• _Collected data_
● ● ●
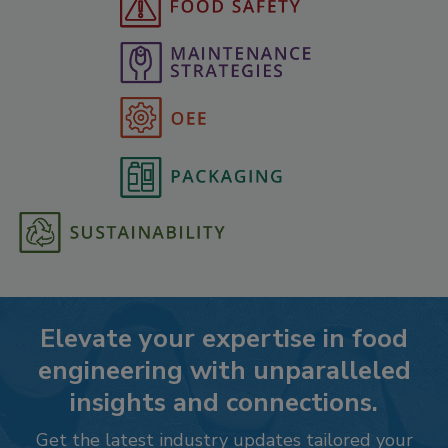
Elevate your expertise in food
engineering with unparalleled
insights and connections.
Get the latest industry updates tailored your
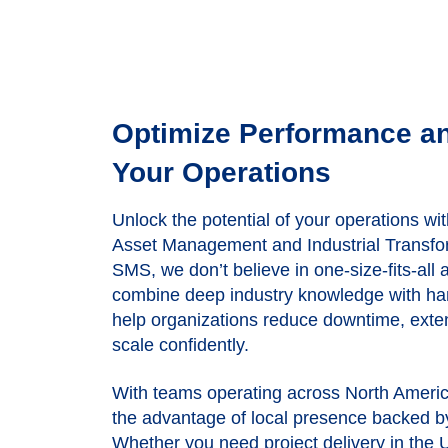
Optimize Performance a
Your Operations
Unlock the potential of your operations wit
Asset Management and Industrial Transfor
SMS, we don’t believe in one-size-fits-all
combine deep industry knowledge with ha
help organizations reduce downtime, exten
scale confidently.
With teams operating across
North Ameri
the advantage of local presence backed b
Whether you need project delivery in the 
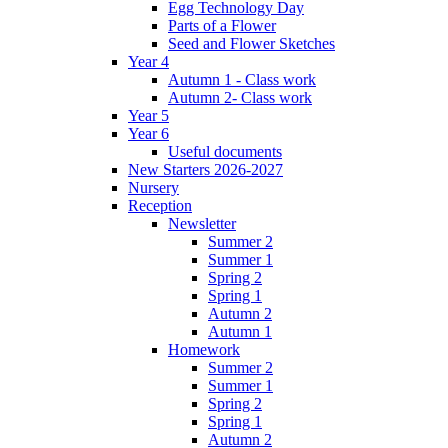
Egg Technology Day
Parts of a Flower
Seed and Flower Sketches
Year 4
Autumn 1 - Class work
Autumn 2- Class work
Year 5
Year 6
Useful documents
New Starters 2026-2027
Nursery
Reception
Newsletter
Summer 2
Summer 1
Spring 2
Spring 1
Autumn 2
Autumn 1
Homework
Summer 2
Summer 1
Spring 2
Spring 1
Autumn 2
● ● ●
• _Problem requirements_
Reproduce all of the lines above word for word, leaving out the pictures.

• _Solution to the problem_
Elevate your expertise in food
engineering with unparalleled
insights and connections.
Get the latest industry updates tailored your
Optimize Performance a
Your Operations
Unlock the potential of your operations wit
Asset Management and Industrial Transfor
SMS, we don’t believe in one-size-fits-all
combine deep industry knowledge with ha
help organizations reduce downtime, exten
scale confidently.
With teams operating across
North Ameri
the advantage of local presence backed b
Whether you need project delivery in the 
Egg Technology Day
Parts of a Flower
Seed and Flower Sketches
Year 4
Autumn 1 - Class work
Autumn 2- Class work
Year 5
Year 6
Useful documents
New Starters 2026-2027
Nursery
Reception
Newsletter
Summer 2
Summer 1
Spring 2
Spring 1
Autumn 2
Autumn 1
Homework
Summer 2
Summer 1
Spring 2
Spring 1
Autumn 2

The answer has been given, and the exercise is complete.